Headlines: December 5th, 2006

COUNCIL LEADERS WANT COMMISSION TO TAKE POLITICS OUT OF LOCAL GOVERNMENT FINANCE

 

Local authority leaders have called for big changes in the way local government is financed and for the setting up of an independent public finance commission that would take the politics out of tax. In a submission to the Lyons Inquiry, the Local Government Association proposes that the commission, which it has called OFTAX, should oversee and ensure sustainable finances for local councils.

The paper says the Commission could be set up on the same lines as the Financial Services Authority after the Bank of England was made independent in 1997. It would give independent evidence, evaluation and advice on key issues to central and local government and would not be involved in political decisions.

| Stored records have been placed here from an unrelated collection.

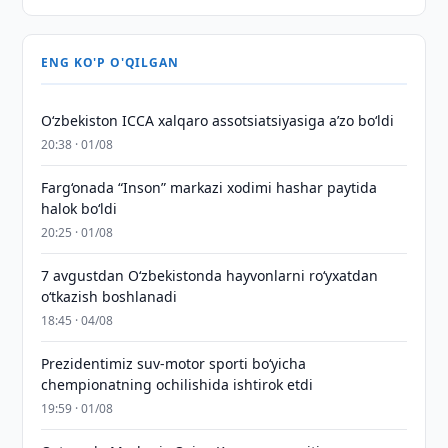
ENG KO'P O'QILGAN
O‘zbekiston ICCA xalqaro assotsiatsiyasiga aʼzo bo‘ldi
20:38 · 01/08
Farg‘onada “Inson” markazi xodimi hashar paytida
halok bo‘ldi
20:25 · 01/08
7 avgustdan O‘zbekistonda hayvonlarni ro‘yxatdan
o‘tkazish boshlanadi
18:45 · 04/08
Prezidentimiz suv-motor sporti bo‘yicha
chempionatning ochilishida ishtirok etdi
19:59 · 01/08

Its brief would be to steward overall funding regimes, including running distribution and equalisation mechanisms; it would ensure tax base valuations and other data were up to date; regulate a devolved system fees and charges and investigate new and alternative charging regimes. It would also provide the regulatory framework for returning business rates to local control and offer research and advice.

In addition to the proposed Commission, the LGA report details other measures it believes would improve the management of local government funding. The Chairman of the LGA, Sandy Bruce-Lockhart, said the document offered a way of keeping the tax out of politics and might mean the end of large council tax rises. “Councils are striving for an ever better deal for the taxpayer and OFTAX would be a way of helping to achieve this.”

He said local people as well as councils were tired of watching the annual wrangle over how much money central government would give to authorities and how much council tax would have to be paid. “If Ministers embraced these common sense proposals, it would allow local people the freedom to know that decisions on how services were paid for would be made in their best interests,” he added. Many of the failings of the current system could, he said, be blamed on political short-termism, confusion and a failure of will to reform a structure that was decades out of date.